I also learned something else on this trip, besides the fact I get sucked in easily, and this may be the most important thing of all. I learned how I can manage some of my stress, and on the surface it sounds so simple, but will it stand the test of time?
Time. Time is actually the key, time is the point to this whole exercise. I’ll elaborate.
When we decided to go on the trip my wife asked me “what time to you want to leave?”. I told her about 10 am (perhaps I never should have said “about”), she replied “ok, wake me at 9 am”. I did, she got up, did this and that, and by then 10 o’clock came and went and we were bumping into the 11 o’clock hour pretty quickly.
We were finally all packed and moving toward the door when she asked me if I had shut off the computer. No I replied, “good” she said, “I just want to check something on Google images, it’ll only take 2 seconds”. Now I love my wife but at that comment I lost it. “Nothing ever takes you 2 seconds” I said, and probably in volume higher than necessary. I was so angry, so frustrated that we weren’t keeping to the schedule we agreed to. I couldn’t speak to her for a couple hours, I still bristle at the thought. It is a pattern that repeats itself constantly, and I know pouting is not productive.

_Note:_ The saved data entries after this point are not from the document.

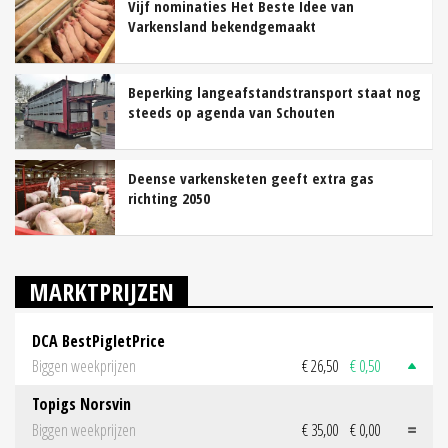
Vijf nominaties Het Beste Idee van
Varkensland bekendgemaakt
Beperking langeafstandstransport staat nog
steeds op agenda van Schouten
Deense varkensketen geeft extra gas
richting 2050
MARKTPRIJZEN
DCA BestPigletPrice
Biggen weekprijzen
€ 26,50
€ 0,50
Topigs Norsvin
Biggen weekprijzen
€ 35,00
€ 0,00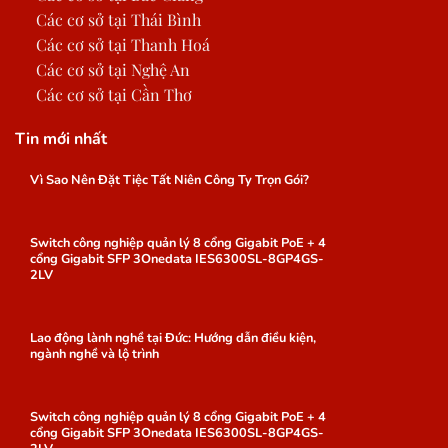
Các cơ sở tại Thái Bình
Các cơ sở tại Thanh Hoá
Các cơ sở tại Nghệ An
Các cơ sở tại Cần Thơ
Tin mới nhất
Vì Sao Nên Đặt Tiệc Tất Niên Công Ty Trọn Gói?
Switch công nghiệp quản lý 8 cổng Gigabit PoE + 4
cổng Gigabit SFP 3Onedata IES6300SL-8GP4GS-
2LV
Lao động lành nghề tại Đức: Hướng dẫn điều kiện,
ngành nghề và lộ trình
Switch công nghiệp quản lý 8 cổng Gigabit PoE + 4
cổng Gigabit SFP 3Onedata IES6300SL-8GP4GS-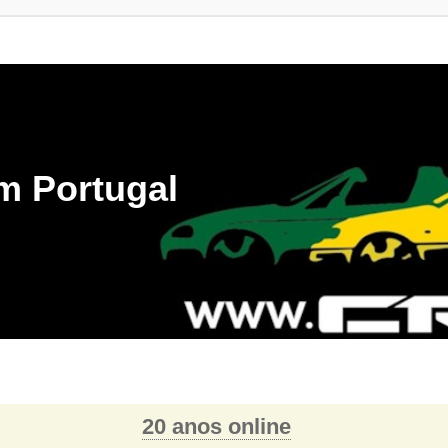
m Portugal
20 anos online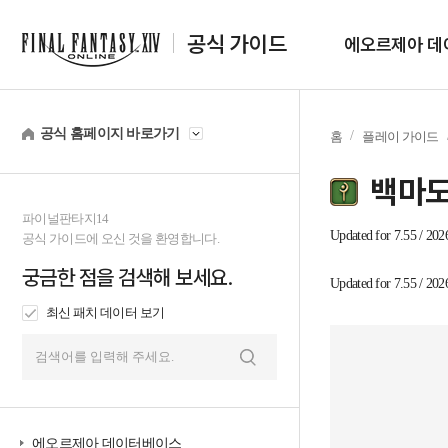
공식 가이드
에오르제아 데
공식 홈페이지 바로가기
홈
플레이 가이드
백마
파이널판타지14
tab1
Updated for 7.55 / 202
공식 가이드에 오신 것을 환영합니다.
궁금한 점을 검색해 보세요.
tab2
Updated for 7.55 / 202
최신 패치 데이터 보기
검
색
에오르제아 데이터베이스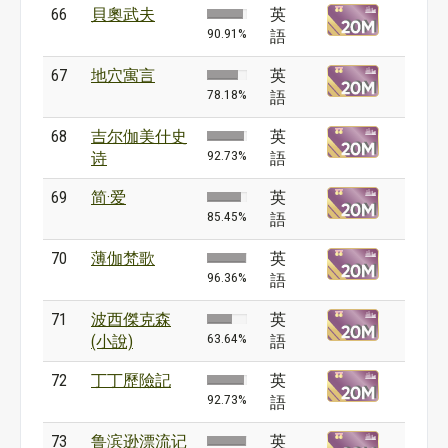
66
貝奧武夫
英
90.91%
語
67
地穴寓言
英
78.18%
語
68
吉尔伽美什史
英
92.73%
诗
語
69
简·爱
英
85.45%
語
70
薄伽梵歌
英
96.36%
語
71
波西傑克森
英
63.64%
(小說)
語
72
丁丁歷險記
英
92.73%
語
73
鲁滨逊漂流记
英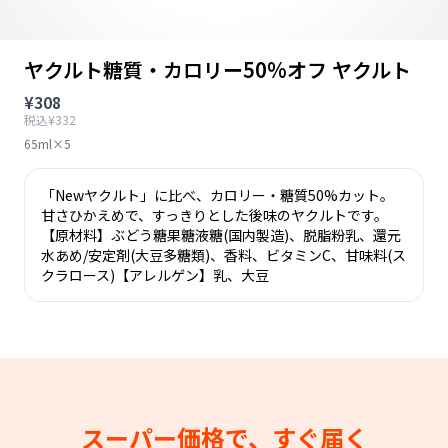
ヤクルト糖質・カロリー50%オフ ヤクルト
¥308
税込¥332
65ml×5
「Newヤクルト」に比べ、カロリー・糖質50%カット。
甘さひかえめで、すっきりとした後味のヤクルトです。
【原材料】ぶどう糖果糖液糖(国内製造)、脱脂粉乳、還元
水あめ/安定剤(大豆多糖類)、香料、ビタミンC、甘味料(ス
クラロース)【アレルゲン】乳、大豆
スーパー価格で、すぐ届く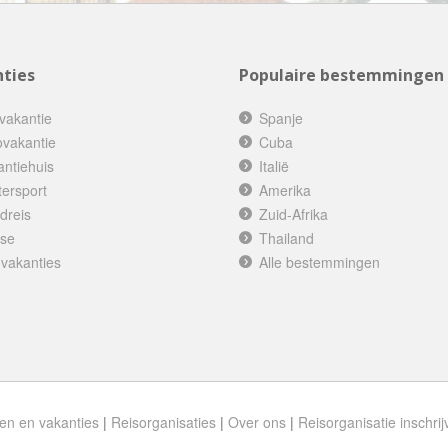
Botswana
Oud & Nieuw reis
Brazilië
Pretpark
ties
Populaire bestemmingen
Britse Maagdeneilanden
Rondreis
Bulgarije
Safari
vakantie
Spanje
ovakantie
Cuba
Cambodja
Singlereis
antiehuis
Italië
Canada
Sportreis
tersport
Amerika
Canarische Eilanden
Stedentrip
dreis
Zuid-Afrika
Chili
ise
Thailand
Taalcursus
 vakanties
Alle bestemmingen
China
Thema vakanties
Colombia
Vakantiehuis
Costa Rica
Vakantiepark
Cuba
Vogelreis
Curaçao
Vrijwilligerswerk
en en vakanties
|
Reisorganisaties
|
Over ons
|
Reisorganisatie inschrij
Cyprus
Wandelvakantie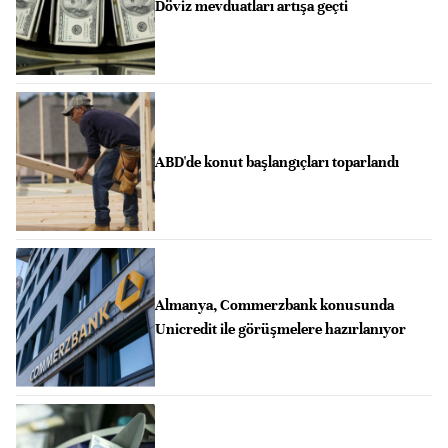
Döviz mevduatları artışa geçti
ABD'de konut başlangıçları toparlandı
Almanya, Commerzbank konusunda
Unicredit ile görüşmelere hazırlanıyor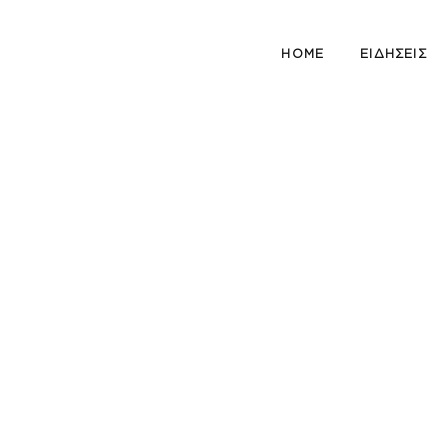
HOME
ΕΙΔΗΣΕΙΣ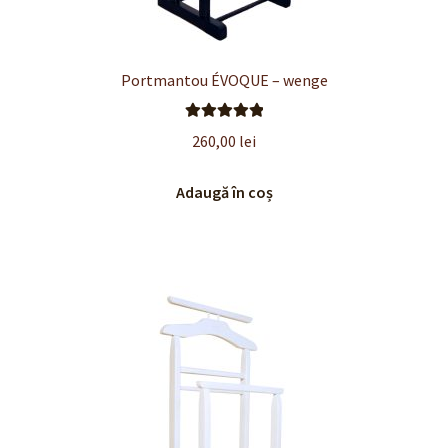
Portmantou ÉVOQUE – wenge
Evaluat la
260,00
lei
5.00
din 5
Adaugă în coș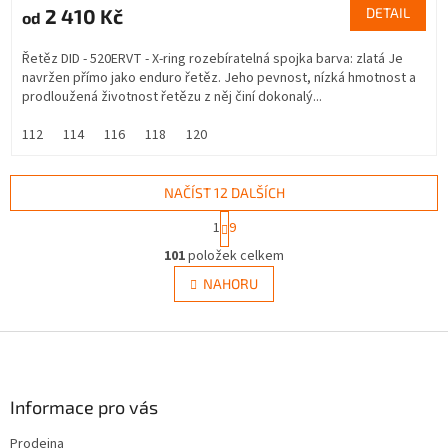
2 410 Kč
DETAIL
od
Řetěz DID - 520ERVT - X-ring rozebíratelná spojka barva: zlatá Je
navržen přímo jako enduro řetěz. Jeho pevnost, nízká hmotnost a
prodloužená životnost řetězu z něj činí dokonalý...
112
114
116
118
120
NAČÍST 12 DALŠÍCH
S
1
9
t
O
r
101
položek celkem
v
á
l
NAHORU
n
á
k
d
o
v
Z
a
á
c
á
n
í
p
í
p
a
Informace pro vás
r
t
v
Prodejna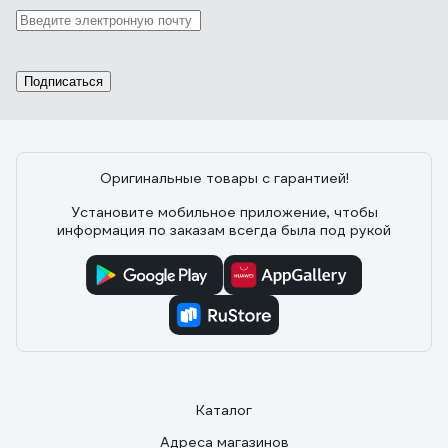
Подписаться
Оригинальные товары с гарантией!
Установите мобильное приложение, чтобы
информация по заказам всегда была под рукой
Каталог
Адреса магазинов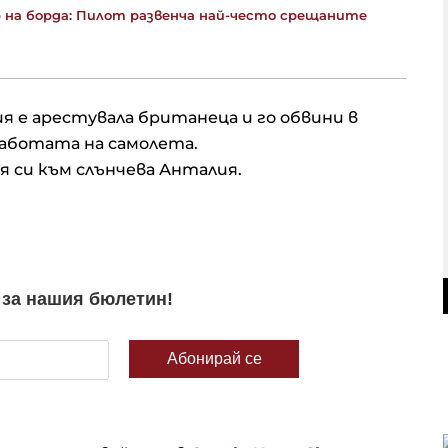
р на борда: Пилот развенча най-често срещаните
 е арестувала британеца и го обвини в
работата на самолета.
 си към слънчева Анталия.
ят
Спортът по телевизията днес, 8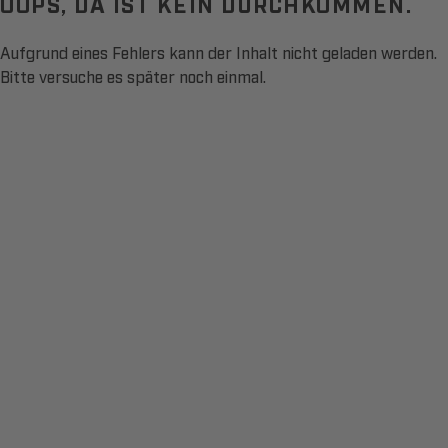
OOPS, DA IST KEIN DURCHKOMMEN.
Aufgrund eines Fehlers kann der Inhalt nicht geladen werden.
Bitte versuche es später noch einmal.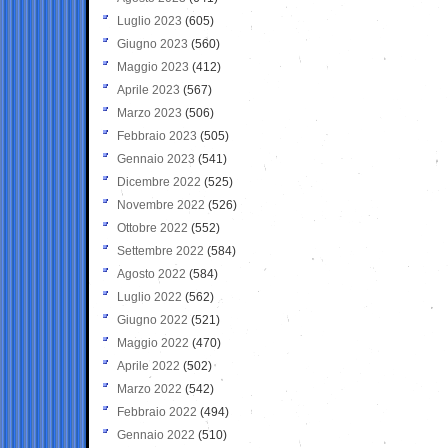
Luglio 2023
(605)
Giugno 2023
(560)
Maggio 2023
(412)
Aprile 2023
(567)
Marzo 2023
(506)
Febbraio 2023
(505)
Gennaio 2023
(541)
Dicembre 2022
(525)
Novembre 2022
(526)
Ottobre 2022
(552)
Settembre 2022
(584)
Agosto 2022
(584)
Luglio 2022
(562)
Giugno 2022
(521)
Maggio 2022
(470)
Aprile 2022
(502)
Marzo 2022
(542)
Febbraio 2022
(494)
Gennaio 2022
(510)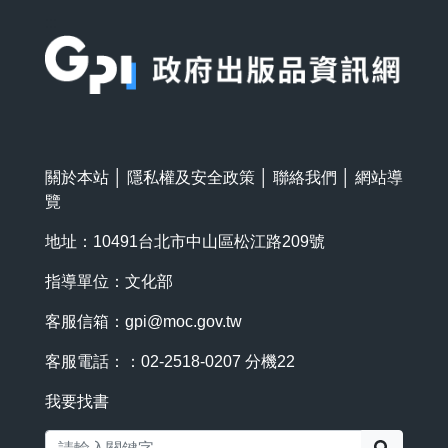
:::
關於本站
│
隱私權及安全政策
│
聯絡我們
│
網站導
覽
地址：10491台北市中山區松江路209號
指導單位：文化部
客服信箱：
gpi@moc.gov.tw
客服電話：：02-2518-0207 分機22
我要找書
搜尋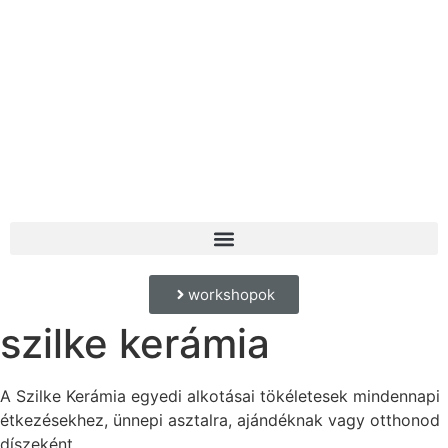
workshopok
szilke kerámia
A Szilke Kerámia egyedi alkotásai tökéletesek mindennapi
étkezésekhez, ünnepi asztalra, ajándéknak vagy otthonod
díszeként.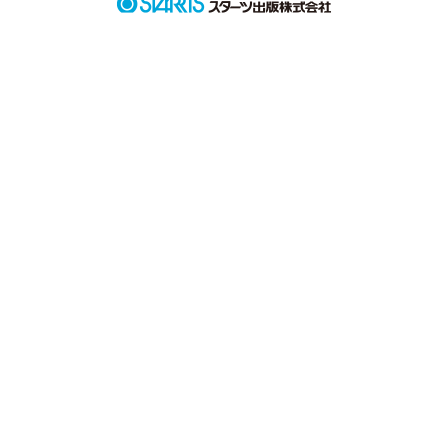
イチゴミルクが精一杯

ほろ苦い大人の味

それが飲めるようになったころ

あたしは貴方に

ふさわしいヒトに

なれてるのかな･･･

作品を読む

Anyway, to the point, we arrived in Spokane and I took her to the various stores she wanted to hit. I waited in the car and read, which is ok, I’ve learned to like doing that for short periods. I’ve become one of “those husbands”, who wait in the car and read the paper or listen to the radio, except in my case it’s reading self help books. It’s when we got to the mall(s) that I had my epiphany Now an epiphany is described as “A comprehension or perception of reality by means of a sudden intuitive realization”. Is that appropriate or what?
So, my wife said, “what time do you want to meet?” Oh, Oh. Do you see where I’m going here? I did. I totally saw the potential for further stress and anger in that simple question. My answer was: “take as much time as you need, text me when you’re done”. How’s that for a fast learner?
I used it on 2 separate occasions down there and it worked wonderfully each time, and of course you have to have the time to spare, it won’t work if you have to be somewhere at an allotted time. I just did some window shopping or found a place to wait and didn’t feel the same “watching the clock” stress I’ve felt in the past. Say what you like but she seldom ever arrived at the designated meeting place at the appointed time so invariably I was waiting anyway, getting more and more frustrated as the minutes passed. This way I was doing what I wanted (reading) until she was done. Basically I just bought a book and some coffee, and sat in the bookstore coffee shop and read. I did do some writing as well so it was all good.
So my challenge now will be to see if this method works in other situations. I’m pretty pleased in the results on this occasion, less stress for both of us and we came home on a more positive note. I still have to figure out which headphones to keep and what I’m going to do with the other set but in the big picture that’s small potatoes, because I still have my head.